Quantitative analysis
An important part of the Passenger Transportation Board’s role is to promote sound economic conditions in the passenger transportation industry while ensuring public need is addressed. To do this effectively, the Board is engaged in the development of data-driven quantitative analysis to assess market conditions across the industry.
Quantitative analysis uses a combination of economic theory, mathematics, and statistical inference to understand what is happening across an economic sector. It means looking at different variables to see how they affect each other, and how they might be impacting supply and demand in the market.
Why the Board does quantitative analysis
All independent tribunals are expected to make evidence-based decisions. Following the recommendations of the Select Standing Committee on Crown Corporations in its 2018 report, Transportation Network Companies in B.C.(807 KB), the government amended the Passenger Transportation Act to have the Board regulate transportation network services (TNS, or ride-hailing). The Committee also made recommendations, accepted by the government, that the Board undertake objective evidence-based decision-making based on empirical data.

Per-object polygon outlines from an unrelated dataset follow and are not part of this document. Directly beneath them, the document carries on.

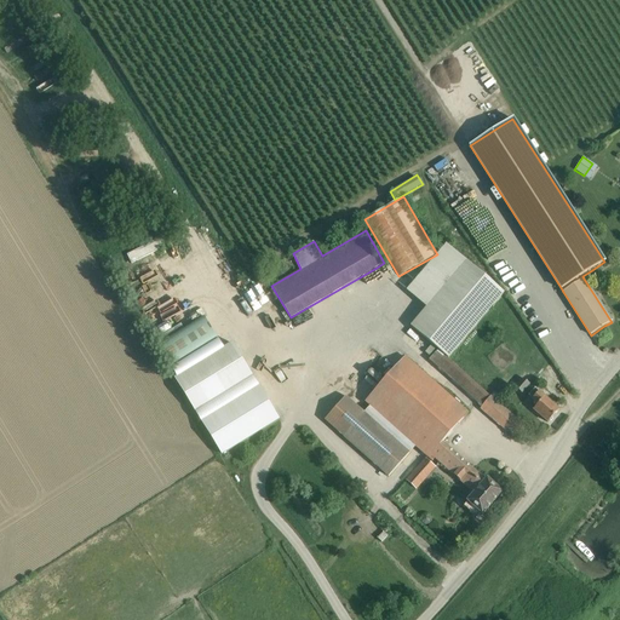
[(158,240),(126,256),(130,264),(161,248),(158,240)]
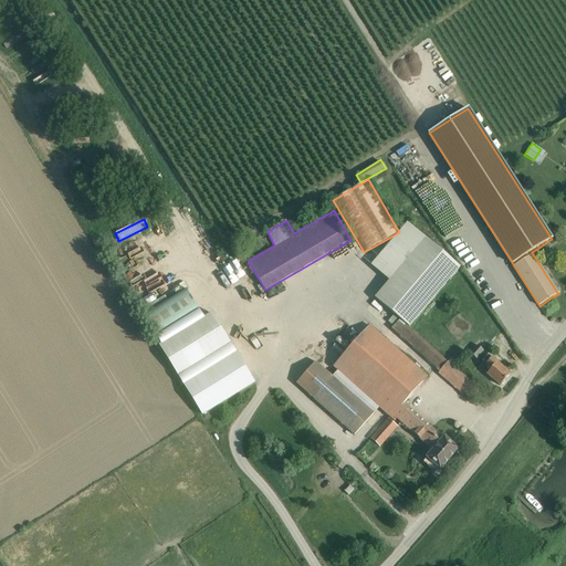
[(460,268),(419,232),(407,222),(370,265),(388,281),(375,297),(409,327),(460,268)]
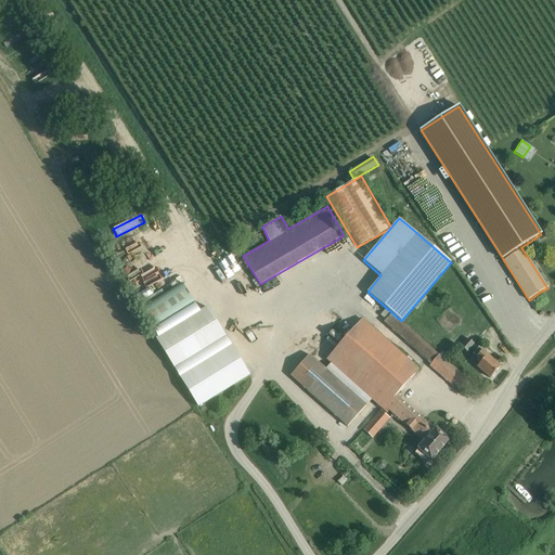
[(550,301),(543,292),(529,300),(537,310),(550,301)]
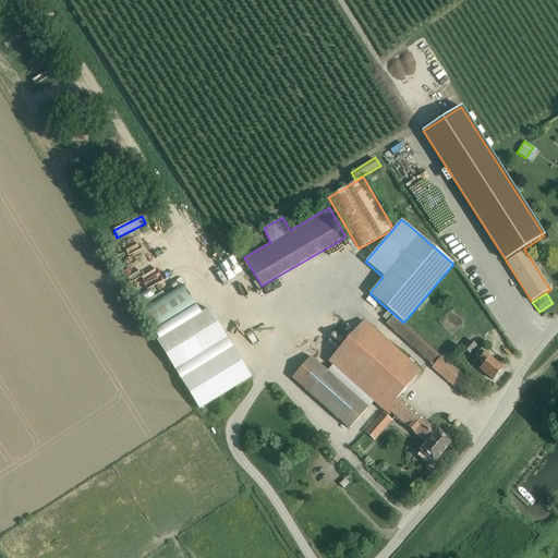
[(208,308),(157,341),(176,372),(228,339),(208,308)]
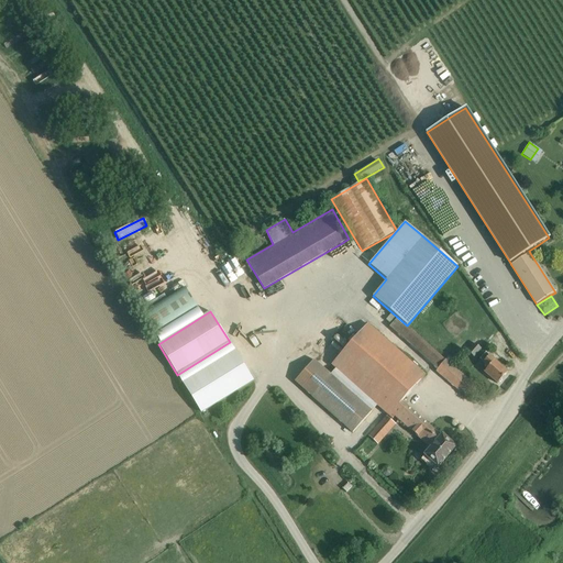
[(389,327),(432,365),(437,370),(435,372),(459,392),(461,389),(470,397),(475,390),(476,389),(466,382),(468,379),(445,360),(397,318),(389,327)]
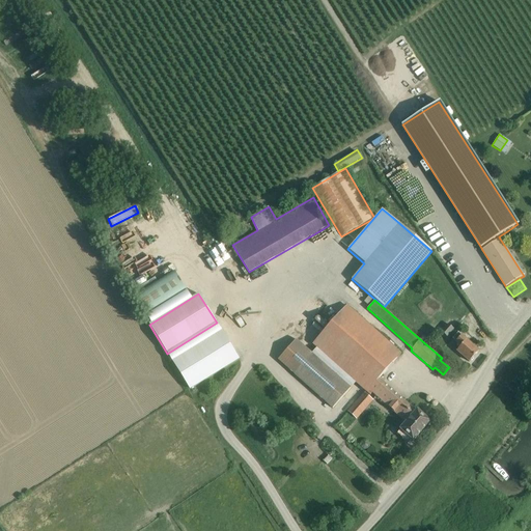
[(379,378),(400,353),(347,305),(312,344),(316,347),(355,383),(366,392),(379,378)]
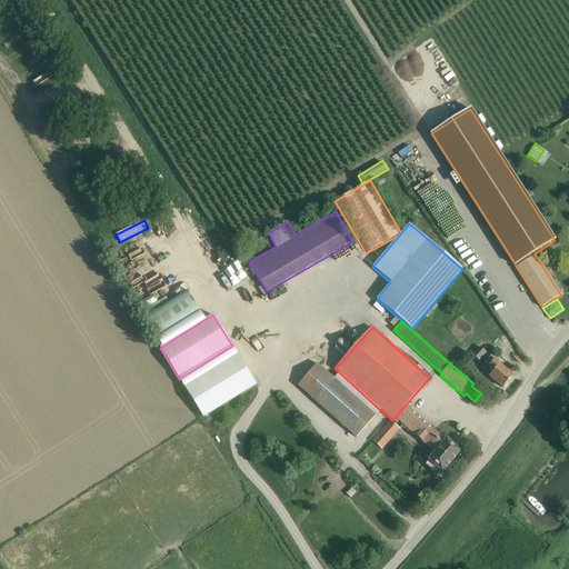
[(479,360),(486,352),(480,347),(472,355),(479,360)]
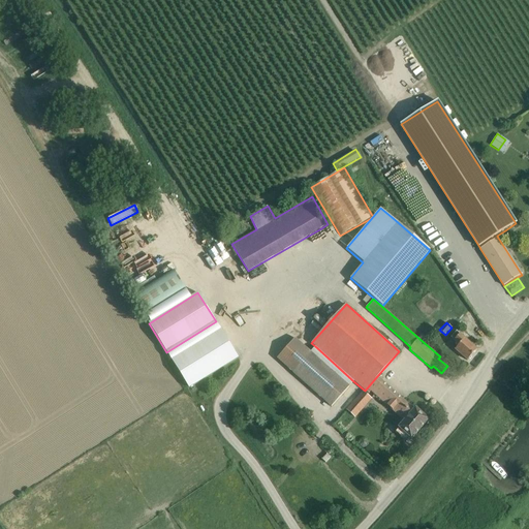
[(220,330),(172,360),(189,389),(238,358),(220,330)]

The Board’s use of quantitative analysis is now a central part of its work in regulating the passenger transportation industry. Through rigorous quantitative analysis and assessment, the Board examines the potential impacts of different regulatory measures (e.g., new rates structures) and industry events (e.g., new licensees entering the market) to inform its decisions as a regulator. This includes how it determines systemic decisions, application decisions, and policies.
Quantitative analysis helps the Board to promote a healthy passenger transportation industry that supports variety, sustainability, and innovation among service providers while also providing accessibility, affordability, safety, and service quality for the public.
The importance of quality data
For quantitative analysis to be reliable, it requires quality data that is sufficiently comprehensive in coverage. If the data falls below a determined threshold of quality and coverage, quantitative analysis will not provide an accurate picture of what is happening in the industry.
In the case of the taxi and TNS sectors, sufficient coverage means that the majority of licensees are submitting data across the province, and across regions and sectors. The Board’s reliability threshold for coverage is 90 per cent.
Data quality means that all required data is being submitted and the data elements are accurate. The threshold is approximately 75 per cent depending on the specific data elements containing quality issues.
By submitting quality data, licensees help the Board to effectively monitor and assess what is happening in the industry. The Board is then in a better position to make sound decisions to support the sustainability of the sectors and the health of the passenger transportation industry as a whole, as well as adequate supply in the public interest. This ultimately helps businesses and the public, underlining the importance of submitting quality data on an ongoing basis.
Quantitative analysis in the taxi sector
Following the introduction of TNS (ride-hailing) to B.C. in 2019, the Board has been monitoring the taxi sector while market restructuring occurs. The Board consulted extensively with taxi licensees in 2023 on new proposed rates structures, and it announced its decision on new structures for different regions on January 17, 2024.
The new rates structures are designed to promote the sustainability and competitiveness of the taxi sector in the evolving passenger transportation marketplace. To ensure the new rates structures are implemented in a way that best supports licensees, the Board is reviewing and undertaking quantitative analysis of relevant data to implement the taxi rates structures beginning in 2025.